On the Tuesday, July 14 road accident, the head of the Traffic Department of the Bong County Detachment, Augustine Kanneh, said: The unfortunate incident involved a truck and a commercial taxi heading towards Ganta. It suddenly suffered a burst tyre and in the process collided head on with the truck which was going to Monrovia from Ganta.”

He requested all relatives of the deceased to contact the St. Kennedy Funeral Home in Gbarnga, where the bodies have been deposited.

According to Kanneh, figures collated on the highway show that most drivers don’t act in compliance with road signs.

“Preliminary investigations conducted by the traffic division on the over 20 deaths that have occurred so far have revealed multiple contributory factors,” he said.

He said the most prevalent among the factors are negligence and disregard for road traffic regulations on the part of drivers involved in the accidents, particularly overtaking and overspending.

Kanneh said other contributing factors are deficiencies associated with road infrastructure.

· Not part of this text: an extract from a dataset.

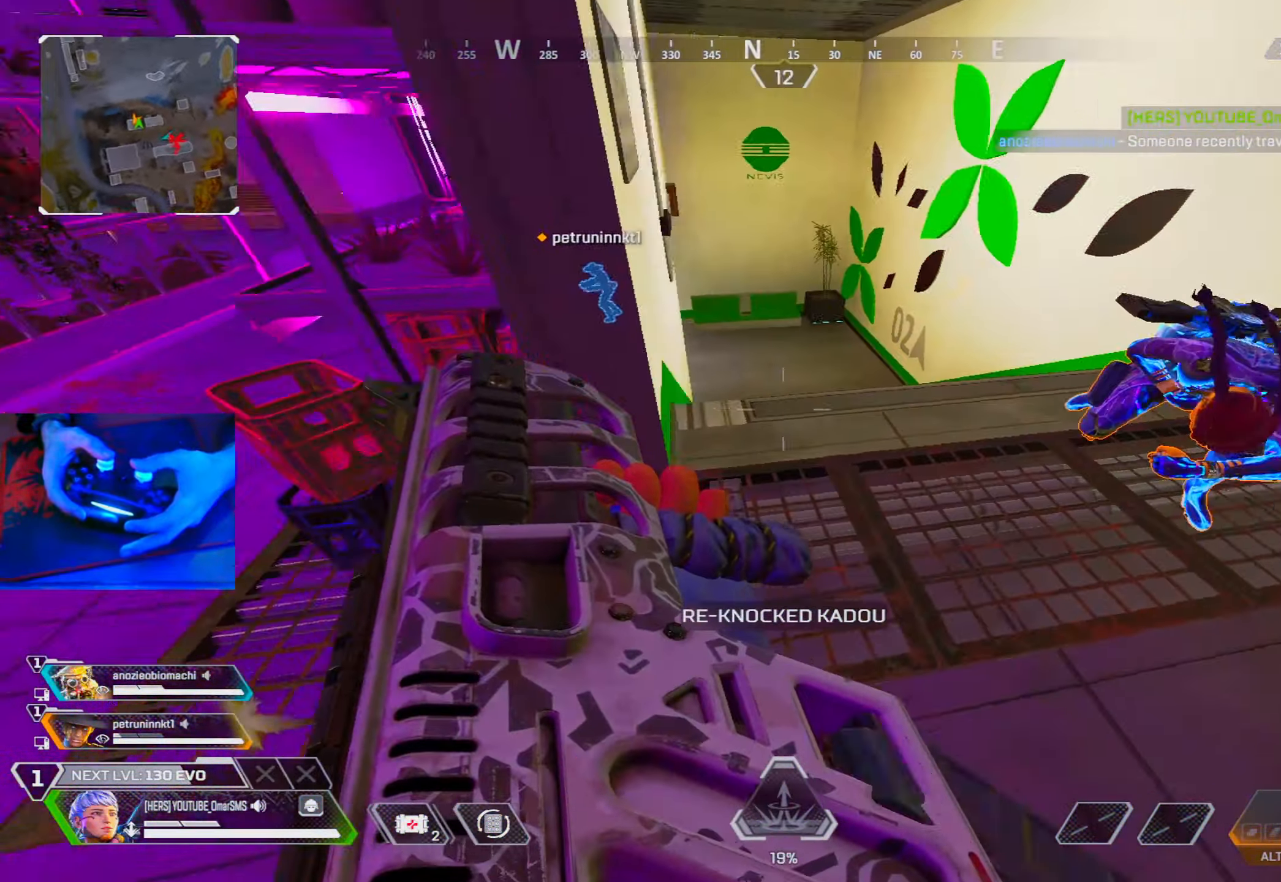
{"buttons": ["R1"], "left_stick": "right", "right_stick": "center", "events": [[450, "R1", "down"]]}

Kanneh was emphatic that the absence of road signs and roadway markings, are issues that continue to find space in the list of crash contributory factors. “I can’t talk about road accidents and not talk about the danger confronting motorists,” he said.

Kanneh said some of the contributory factors to the avoidable road crashes are the non-roadworthy vehicles, unqualified drivers and gross indiscipline by majority road users.

Kanneh added that the traffic division is constantly at the forefront carrying out education and sensitization programs and constantly engaging stakeholders at all levels to take the necessary steps in their various endeavors to prevent human deaths and injuries on the road.

Kanneh also said, on their part, they are doing everything possible within their mandate to prevent road accidents but most of the accidents occurring in the highway could have been prevented if all road safety stakeholders and parties involved acted in compliance with the existing safety, procedures, standards and regulations.